Lors du dernier Superbowl, la marque la plus mentionnée sur les réseaux sociaux a été la compagnie d’assurances Esurance. Sa particularité lors de cet évènement? Elle a investi 5 fois moins que les autres principaux annonceurs. Elle a en effet privilégié une solution alternative, en proposant aux internautes de remporter un peu d’argent simplement en retweetant son message, au lieu de suivre le schéma « classique » et d’acheter à prix d’or un spot de 30 secondes à la mi-temps du SuperBowl.

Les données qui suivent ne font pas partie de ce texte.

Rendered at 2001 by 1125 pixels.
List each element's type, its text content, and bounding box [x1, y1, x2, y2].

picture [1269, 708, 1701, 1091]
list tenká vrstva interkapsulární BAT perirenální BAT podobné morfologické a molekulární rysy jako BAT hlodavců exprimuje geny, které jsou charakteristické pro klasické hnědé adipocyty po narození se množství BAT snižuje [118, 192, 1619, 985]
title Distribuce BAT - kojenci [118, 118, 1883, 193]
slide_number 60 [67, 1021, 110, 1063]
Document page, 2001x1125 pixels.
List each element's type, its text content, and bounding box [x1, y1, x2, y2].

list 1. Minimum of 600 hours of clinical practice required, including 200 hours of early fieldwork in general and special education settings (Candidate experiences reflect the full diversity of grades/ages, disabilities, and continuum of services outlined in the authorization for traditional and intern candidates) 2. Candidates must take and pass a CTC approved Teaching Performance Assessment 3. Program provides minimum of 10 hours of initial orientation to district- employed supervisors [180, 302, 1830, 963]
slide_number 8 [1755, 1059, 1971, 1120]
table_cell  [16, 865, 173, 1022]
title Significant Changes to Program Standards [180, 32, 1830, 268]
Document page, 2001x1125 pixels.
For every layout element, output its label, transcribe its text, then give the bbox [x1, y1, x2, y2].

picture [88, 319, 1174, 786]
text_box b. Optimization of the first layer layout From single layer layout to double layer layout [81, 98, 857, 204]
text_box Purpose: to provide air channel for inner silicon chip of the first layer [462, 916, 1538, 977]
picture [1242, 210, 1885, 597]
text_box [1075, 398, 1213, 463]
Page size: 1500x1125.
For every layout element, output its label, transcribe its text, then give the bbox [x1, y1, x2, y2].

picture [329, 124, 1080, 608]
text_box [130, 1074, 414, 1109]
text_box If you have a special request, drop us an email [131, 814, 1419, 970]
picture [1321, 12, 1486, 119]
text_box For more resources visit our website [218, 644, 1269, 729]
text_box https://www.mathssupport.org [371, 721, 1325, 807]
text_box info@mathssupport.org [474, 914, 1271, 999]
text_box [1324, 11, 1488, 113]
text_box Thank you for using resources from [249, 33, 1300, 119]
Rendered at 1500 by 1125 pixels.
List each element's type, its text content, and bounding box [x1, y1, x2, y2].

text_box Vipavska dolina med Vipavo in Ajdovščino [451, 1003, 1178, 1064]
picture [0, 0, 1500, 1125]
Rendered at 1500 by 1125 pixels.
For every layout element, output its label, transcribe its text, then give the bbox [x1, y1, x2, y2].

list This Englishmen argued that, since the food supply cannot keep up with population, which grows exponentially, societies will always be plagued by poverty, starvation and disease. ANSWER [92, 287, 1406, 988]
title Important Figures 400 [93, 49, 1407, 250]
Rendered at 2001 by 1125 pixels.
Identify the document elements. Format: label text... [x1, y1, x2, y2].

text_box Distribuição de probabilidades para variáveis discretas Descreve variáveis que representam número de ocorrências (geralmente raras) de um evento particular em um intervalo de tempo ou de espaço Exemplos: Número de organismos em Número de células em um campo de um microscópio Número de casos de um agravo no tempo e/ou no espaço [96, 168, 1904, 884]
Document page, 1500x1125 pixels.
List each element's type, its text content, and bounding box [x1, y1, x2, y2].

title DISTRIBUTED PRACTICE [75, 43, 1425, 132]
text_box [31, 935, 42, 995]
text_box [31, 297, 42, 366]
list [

En France, on a beaucoup parlé de l’opération de Volkswagen lors du match France-Brésil il y a quelques mois. Les spectateurs et téléspectateurs avaient découvert des panneaux publicitaires au bord du terrain où le nom Volkswagen avait été mal orthographié, devenant « Wolkswagen ». Les internautes s’étaient emballés, critiquant allègrement la marque pour son amateurisme… avant de découvrir qu’ils avaient été piégés lors de la diffusion du spot « reveal » à la mi-temps.

Ces deux exemples nous rappellent que, lorsqu’une marque ose sortir des schémas classiques de communication, elle peut réussir à émerger à moindre coût. Utiliser les codes en les détournant, montrer qu’on les a compris en jouant intelligemment avec, voilà une vraie solution pour briller, en particulier sur les réseaux sociaux, friands de ces activations originales.

Finalement dans ce schéma, ce sont les idées qui donnent toute leur valeur à la communication, venant se substituer à des investissements médias conséquents. Cerise sur le gâteau, ce type de prise de parole, bien exécuté, marquera plus durablement et plus positivement les esprits. Miser sur la créativité pourrait donc s’avérer être… une vraie bonne idée.